Dia juga menyarankan bahwa “beberapa lapangan gas yang sedang dikembangkan akan dapat memasok gas pada tahun 2120” sebagai dasar untuk memperluas produksi fasilitas gas baru termasuk lapangan gas Yamal.

Selain itu, CEO Miller mengatakan, “Meskipun pasokan gas ke pasar luar negeri seperti negara-negara selain Commonwealth of Independent States (CIS) mengalami penurunan, dapat dipastikan penjualan Gazprom tahun ini akan meningkat signifikan dibandingkan tahun lalu berdasarkan perhitungan saat ini. “

Kinerja keuangan juga berarti bahwa perusahaan memiliki arus kas untuk melaksanakan proyek-proyek investasi strategis.

Dalam hal ini, ia berulang kali menyebutkan prospek bahwa harga gas Eropa, yang baru-baru ini berfluktuasi pada $3.000 per 1.000m3 (sekitar KRW 4,03 juta), dapat melebihi $4.000 (sekitar KRW 5,38 juta) pada musim gugur dan musim dingin.

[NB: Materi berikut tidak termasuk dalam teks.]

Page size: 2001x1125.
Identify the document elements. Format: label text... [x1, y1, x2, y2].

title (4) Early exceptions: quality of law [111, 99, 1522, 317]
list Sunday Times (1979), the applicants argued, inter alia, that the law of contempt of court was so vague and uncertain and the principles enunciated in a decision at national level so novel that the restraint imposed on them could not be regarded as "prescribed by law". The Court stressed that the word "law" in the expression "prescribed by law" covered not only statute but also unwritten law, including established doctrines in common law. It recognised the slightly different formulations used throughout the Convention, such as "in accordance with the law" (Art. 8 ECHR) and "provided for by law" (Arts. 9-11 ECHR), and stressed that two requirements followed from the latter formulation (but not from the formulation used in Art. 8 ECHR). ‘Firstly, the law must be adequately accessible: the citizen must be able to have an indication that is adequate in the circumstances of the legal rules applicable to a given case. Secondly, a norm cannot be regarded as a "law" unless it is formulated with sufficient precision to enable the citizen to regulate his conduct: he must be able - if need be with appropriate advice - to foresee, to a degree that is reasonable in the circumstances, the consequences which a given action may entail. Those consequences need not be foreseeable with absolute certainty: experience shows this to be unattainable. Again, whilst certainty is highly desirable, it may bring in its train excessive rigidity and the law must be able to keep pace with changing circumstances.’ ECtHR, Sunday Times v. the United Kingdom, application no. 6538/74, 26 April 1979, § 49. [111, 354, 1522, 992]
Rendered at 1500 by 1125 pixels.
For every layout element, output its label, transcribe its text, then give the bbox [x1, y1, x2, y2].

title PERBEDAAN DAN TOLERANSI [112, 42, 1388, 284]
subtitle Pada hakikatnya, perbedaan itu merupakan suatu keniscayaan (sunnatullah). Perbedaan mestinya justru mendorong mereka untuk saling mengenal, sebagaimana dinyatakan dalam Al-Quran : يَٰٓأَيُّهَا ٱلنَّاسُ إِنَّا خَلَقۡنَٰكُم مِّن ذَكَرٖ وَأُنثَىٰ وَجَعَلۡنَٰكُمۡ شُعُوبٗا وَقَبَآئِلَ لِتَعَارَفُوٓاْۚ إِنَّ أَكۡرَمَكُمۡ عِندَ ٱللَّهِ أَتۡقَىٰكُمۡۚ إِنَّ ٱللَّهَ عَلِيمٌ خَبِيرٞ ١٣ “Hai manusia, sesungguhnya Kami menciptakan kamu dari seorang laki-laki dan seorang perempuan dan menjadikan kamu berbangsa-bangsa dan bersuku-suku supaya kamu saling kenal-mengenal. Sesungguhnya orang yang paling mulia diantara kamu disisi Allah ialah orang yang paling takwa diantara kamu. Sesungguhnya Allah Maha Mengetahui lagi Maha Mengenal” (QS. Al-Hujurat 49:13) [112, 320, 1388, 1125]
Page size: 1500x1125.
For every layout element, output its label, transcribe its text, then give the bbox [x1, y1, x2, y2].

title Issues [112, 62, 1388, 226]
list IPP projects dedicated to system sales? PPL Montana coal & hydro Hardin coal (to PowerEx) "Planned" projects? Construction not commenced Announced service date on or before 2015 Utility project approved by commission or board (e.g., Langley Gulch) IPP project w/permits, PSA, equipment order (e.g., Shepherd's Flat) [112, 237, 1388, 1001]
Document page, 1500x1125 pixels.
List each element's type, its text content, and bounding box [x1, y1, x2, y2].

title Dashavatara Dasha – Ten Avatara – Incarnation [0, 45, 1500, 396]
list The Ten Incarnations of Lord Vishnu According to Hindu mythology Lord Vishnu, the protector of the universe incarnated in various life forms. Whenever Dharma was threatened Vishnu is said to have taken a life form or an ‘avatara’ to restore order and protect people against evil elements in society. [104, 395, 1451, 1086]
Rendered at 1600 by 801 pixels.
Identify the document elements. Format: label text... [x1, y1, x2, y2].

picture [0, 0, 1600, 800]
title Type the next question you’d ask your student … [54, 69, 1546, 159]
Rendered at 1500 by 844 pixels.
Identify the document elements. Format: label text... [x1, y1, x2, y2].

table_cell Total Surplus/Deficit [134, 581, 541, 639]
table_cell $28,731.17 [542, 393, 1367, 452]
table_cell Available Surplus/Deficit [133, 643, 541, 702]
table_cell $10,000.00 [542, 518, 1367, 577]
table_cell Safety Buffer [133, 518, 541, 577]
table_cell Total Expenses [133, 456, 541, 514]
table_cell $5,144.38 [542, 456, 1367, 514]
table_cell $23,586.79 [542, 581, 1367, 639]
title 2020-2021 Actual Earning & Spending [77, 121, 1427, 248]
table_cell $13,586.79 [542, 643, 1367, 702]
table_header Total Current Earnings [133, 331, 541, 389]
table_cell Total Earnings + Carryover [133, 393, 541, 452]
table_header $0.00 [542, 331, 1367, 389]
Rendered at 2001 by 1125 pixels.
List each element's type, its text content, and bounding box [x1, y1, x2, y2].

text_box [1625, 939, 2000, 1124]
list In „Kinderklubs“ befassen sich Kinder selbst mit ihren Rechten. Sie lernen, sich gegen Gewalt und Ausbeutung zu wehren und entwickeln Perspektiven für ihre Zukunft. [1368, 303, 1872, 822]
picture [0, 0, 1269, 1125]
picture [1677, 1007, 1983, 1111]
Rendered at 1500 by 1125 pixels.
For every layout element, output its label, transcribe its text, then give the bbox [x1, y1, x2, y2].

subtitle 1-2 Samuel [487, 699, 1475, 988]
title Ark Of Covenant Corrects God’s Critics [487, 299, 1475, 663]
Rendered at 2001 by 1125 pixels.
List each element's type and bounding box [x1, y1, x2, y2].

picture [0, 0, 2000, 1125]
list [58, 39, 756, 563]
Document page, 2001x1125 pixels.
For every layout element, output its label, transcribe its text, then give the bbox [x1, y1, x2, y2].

Terlepas dari sanksi dan kondisi eksternal yang tidak menguntungkan, wakil presiden Gazprom, Pamil Sadygov, mengatakan paruh pertama tahun ini mencatat rekor tertinggi untuk penjualan dan laba bersih. Laba bersih Gazprom di paruh pertama mencapai 2,5 triliun rubel (sekitar 55 triliun won).

Penjualan Gazprom tahun lalu mencapai 10.241 triliun rubel (sekitar 228 triliun won), meningkat 62% dibandingkan tahun sebelumnya, juga mencatat rekor tertinggi.

Gazprom, dijalankan oleh Alexey Miller, ajudan dekat Presiden Rusia Vladimir Putin, memimpin ekspor gas Rusia ke Eropa, dan diduga bertanggung jawab atas persenjataan energi Rusia.

Setelah Rusia menginvasi Ukraina, sanksi barat telah secara drastis mengurangi pasokan gas ke negara-negara Eropa seperti Jerman dan Prancis, memicu harga tinggi dan krisis energi di Eropa.